[Görev ayrıntıları]: Aşağıdaki iş kazası davasına ilişkin sayfa alıntısında "6. Davalı ..." sözcüklerini içeren yerle başlayıp "davanın reddini savunmuştur." ile biten kısmı birebir aktarın.

6. Davalı ... Kurumu (SGK/Kurum) vekili cevap dilekçesinde; Kurum müfettişi tarafından düzenlenen 20.10.2016 tarihli raporda olayın iş kazası olmadığının belirlendiğini, Kurum işlemlerinin usul ve yasaya uygun olduğunu belirterek davanın reddini savunmuştur.
İlk Derece Mahkemesinin Kararı:
7. ... İş Mahkemesinin 01.06.2017 tarihli ve 2017/40 E., 2017/307 K. sayılı kararı ile; davacıların murisi ...’ün kendisine ait traktörle kesilmiş ve zincirle bağlanmış tomrukları çektiği sırada geçirdiği kaza sebebiyle vefat ettiği, S.S. ... Köyü Tarımsal Amaçlı Kalkınma Kooperatifi ile ... Orman İşletme Müdürlüğü arasında 11.05.2015-30.08.2015 tarihleri arasında vahidi fiyat karşılığı ağaç kesimi ve kesim yapılan emvalin sürütme işlerinin yapılmasına ilişkin karma nitelikli sözleşme düzenlendiği, bu sözleşmeye göre işverenin ... olduğunun anlaşıldığı, işçilerin ise kooperatifleşme yoluyla hizmet ilişkisine dâhil olduğu, karma nitelikteki sözleşmede hizmet sözleşmesi niteliğinin baskın olduğu, davacıların murisi bakımından hizmet sözleşmesinin varlığının bu kapsamda kabulü gerektiği, davacıların murisinin Bağ-Kur sigortalısı olmasının üyesi olduğu kooperatif aracılığıyla bahsi geçen sözleşme kapsamında çalıştığı olgusunu ortadan kaldırmadığı gibi hizmet sözleşmesinin varlığına da bir etkisinin bulunmadığı gerekçesiyle davacıların murisinin 19.08.2015 tarihinde geçirdiği kazanın iş kazası olduğunun tespitine karar verilmiştir.

[Kaynak kesiti]:
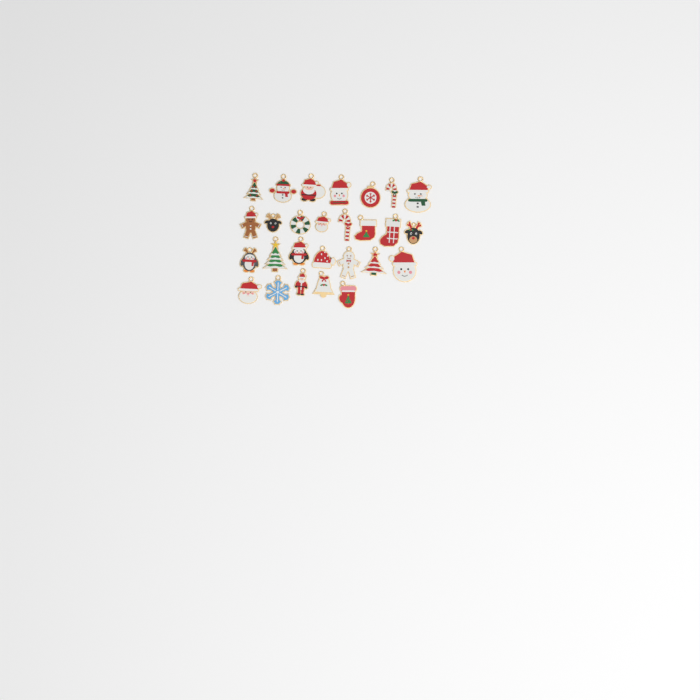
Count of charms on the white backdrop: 27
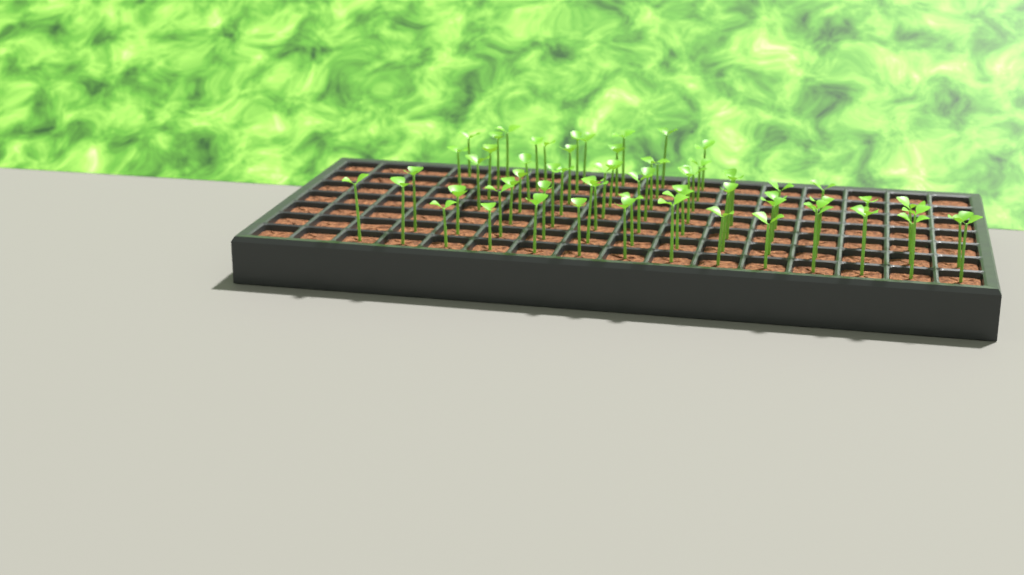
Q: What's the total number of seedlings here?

[Görevin çözümü]:
6. Davalı ... Kurumu (SGK/Kurum) vekili cevap dilekçesinde; Kurum müfettişi tarafından düzenlenen 20.10.2016 tarihli raporda olayın iş kazası olmadığının belirlendiğini, Kurum işlemlerinin usul ve yasaya uygun olduğunu belirterek davanın reddini savunmuştur.